- Developers: Gazelle exA-Arcadia (EXA Label)
- Publishers: Banpresto exA-Arcadia (EXA Label)
- Director: Tatsuya Uemura
- Producer: Johan Sato
- Designer: Junya Inoue
- Programmer: Mizuiro Honey
- Artists: Kaneyo Ohira; Mikio Yamaguchi;
- Composer: Yoshitatsu Sakai
- Platform: Arcade
- Release: WW: February 1996;
- Genre: Vertical-scrolling shooter
- Modes: Single-player, multiplayer

= Air Gallet =

1996 video game

Air Gallet (Note: Known in Japan as Aku Gallet (アクウギャレット, Akū Gyarreto).) is a 1996 vertical-scrolling shooter arcade game published by Banpresto. Players control a fighter jet through six levels to put a stop to coups in Japan and Germany that are being supported by a German cult. Its gameplay involves destroying waves of enemies, picking up power-ups and new weapons, and destroying bosses.

Air Gallet was developed by Gazelle, an off-shoot of defunct developer Toaplan. It was directed by Tatsuya Uemura and designed by Junya Inoue, who wanted it to have a more boisterous presentation compared to his previous works. Gazelle's financial difficulties and strict time schedules forced its development to be hastily rushed. The game was released to mixed reviews; while its graphics and sprite layering techniques were praised, critics felt that it wasn't as polished or innovative as other, similar games were. Inoue has since expressed his disappointment in its quality.
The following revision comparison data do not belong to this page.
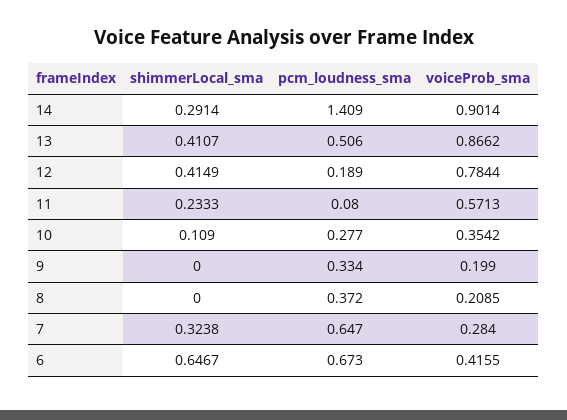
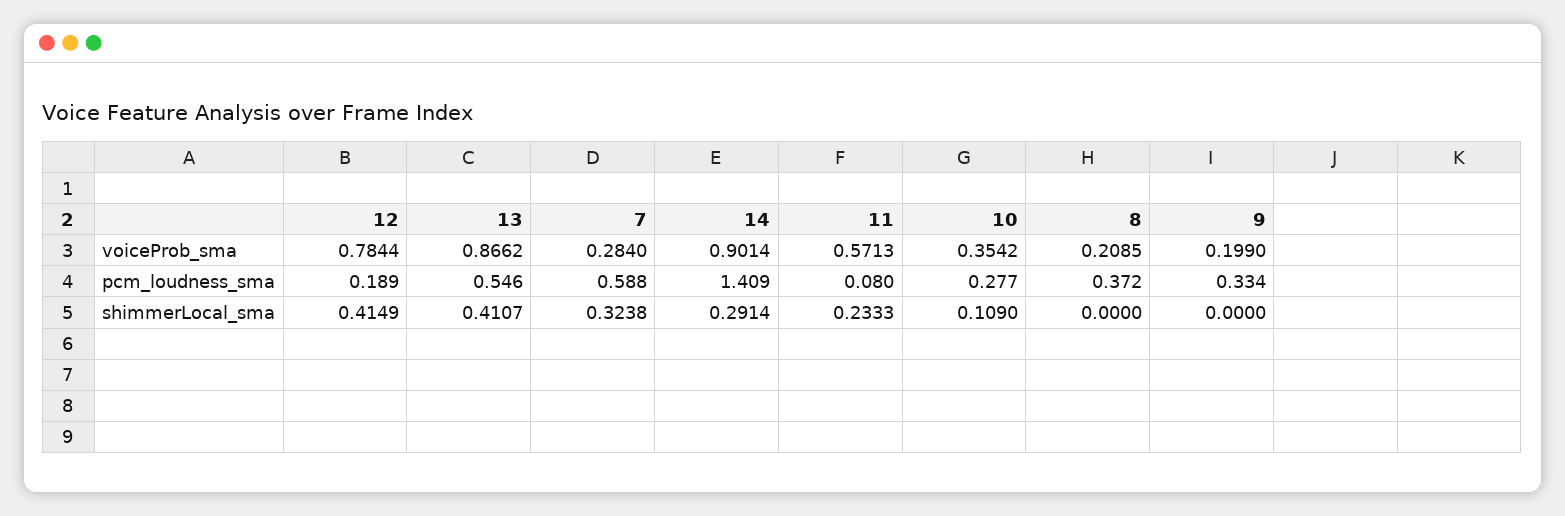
  {
    "shimmerLocal_sma": {
      "14": 0.2914,
      "13": 0.4107,
      "12": 0.4149,
      "11": 0.2333,
      "10": 0.109,
      "9": 0,
      "8": 0,
-     "7": 0.3238,
+     "7": 0.3238
-     "6": 0.6467
    },
    "pcm_loudness_sma": {
      "14": 1.409,
-     "13": 0.506,
+     "13": 0.546,
      "12": 0.189,
      "11": 0.08,
      "10": 0.277,
      "9": 0.334,
      "8": 0.372,
-     "7": 0.647,
+     "7": 0.588
-     "6": 0.673
    },
    "voiceProb_sma": {
      "14": 0.9014,
      "13": 0.8662,
      "12": 0.7844,
      "11": 0.5713,
      "10": 0.3542,
      "9": 0.199,
      "8": 0.2085,
-     "7": 0.284,
+     "7": 0.284
-     "6": 0.4155
    }
  }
In 2025, exA-Arcadia released Airgallet EXA Label as the fifth title in the EXA Label series.

==Gameplay==

Gameplay screenshot

Air Gallet is a vertical-scrolling shooter game, with its gameplay being similar to titles like Raiden (1990). Its plot involves a coup by Blue Star, a faction of the JSDF. The players, who are part of the opposing military forces, are sent out to stop first them, then a similar coup in Germany, and finally the cult backing the coups.
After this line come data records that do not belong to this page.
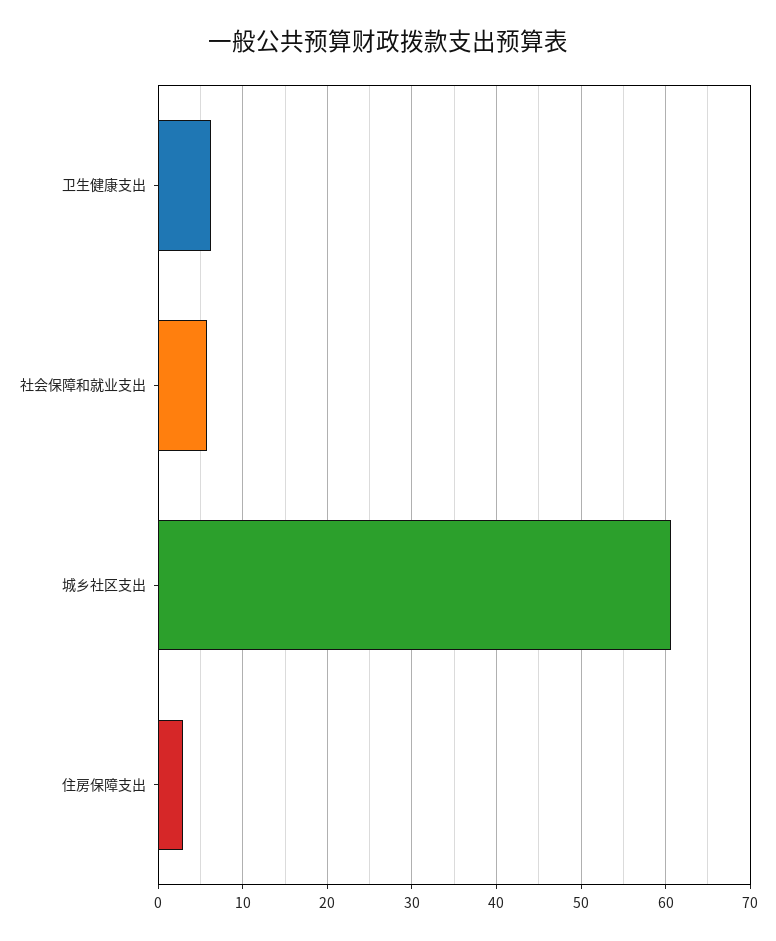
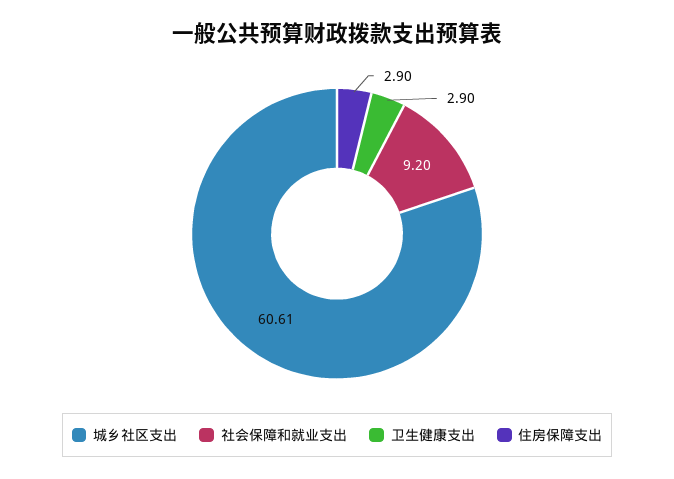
  {
-   "卫生健康支出": 6,
+   "卫生健康支出": 2.9,
-   "社会保障和就业支出": 6,
+   "社会保障和就业支出": 9.2,
    "城乡社区支出": 60.61,
    "住房保障支出": 2.9
  }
Players traverse through six automatically scrolling stages, set in locations such as harbors, forests, and Tokyo Tower. The objective is to make it to the end by destroying waves of enemies and avoiding projectiles. Each level concludes in a boss fight against an enemy aircraft. Players can upgrade their fighter jet by collecting four matching power capsules. Weapons include a laser, a support drone, homing missiles, machine guns, and a spread shot. Each weapon can be upgraded four times; should the player die, their weapon level reverts to zero. Players can also pick up star-shaped medals that cycle through different point values, and two varieties of smart bombs that either clear the screen of enemies or provide a focused, narrow attack.
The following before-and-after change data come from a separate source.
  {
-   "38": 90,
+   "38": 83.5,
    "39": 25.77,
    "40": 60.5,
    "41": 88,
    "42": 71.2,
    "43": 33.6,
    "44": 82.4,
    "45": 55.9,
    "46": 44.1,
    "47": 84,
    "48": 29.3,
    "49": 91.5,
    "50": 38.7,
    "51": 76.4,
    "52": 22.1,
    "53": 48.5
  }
==Development and release==
Air Gallet was developed by Gazelle, a company established by former Toaplan employees after the latter's bankruptcy in 1994. It was designed by Junya Inoue, who had worked on titles such as Batsugun (1993), and directed by Tatsuya Uemura. It features the voice work of Lenne Hardt and Jeff Manning. Inoue wanted Air Gallet to be different from his previous projects, with a more "loud" and boisterous presentation, but Gazelle's severe financial difficulties and strict deadlines prevented him from being able to design it exactly how he wanted. Inoue himself created most of the game's backdrops, such as the Tokyo-themed area in the second level. Development was hastily rushed to meet deadline, giving the team little time to finetune its difficulty balance and mechanics.

Air Gallet was published by Banpresto, a subsidiary of Bandai that focused primarily on games with licensed anime characters. Banpresto had worked with Gazelle on an arcade adaptation of Pretty Soldier Sailor Moon a year prior, which gave the two companies a solid business relationship. The game was released in February 1996, being titled Aku Gallet in Japan. After launch, the title was showcased to attendees at the 1996 AOU Show. After its release, Inoue and other employees left Gazelle to join Cave.

==Reception==
A writer for Consoles Plus wrote that Air Gallet had little to offer in terms of innovation. Outside of its impressive graphics and backdrops, they felt its gameplay was nothing new compared to other shooters, but that the game itself was decent. Inoue has expressed his disappointment in the game's quality, going as far as to say it bordered on being a kusoge.

Retro Gamers Ryan Lambie was quick to point out similarities between Air Gallet and Raiden, specifically its similar fighter craft designs and power-up system. Lambie complemented the game's detailed backdrops, sprite layering techniques, and humorous voice-overs. While Lambie noted its high difficulty level, he showed appreciation for its forgiveness towards newer players. Overall, Lambie described Air Gallet as being "an intense, excellently-crafted shooter". Nick Zverloff of Hardcore Gaming 101 found the overall look of the game to be lacking compared to Toaplan's offerings, writing that aside from its voice-over clips it "looks like another faceless shooter". He enjoyed the game's level design for their obtuse-looking themes, and felt some of the backdrops possessed some impressive sprite layering techniques. Zverloff concluded that Air Gallet was an impressive game, but lacked the polish that similar shooters from Toaplan and Cave featured.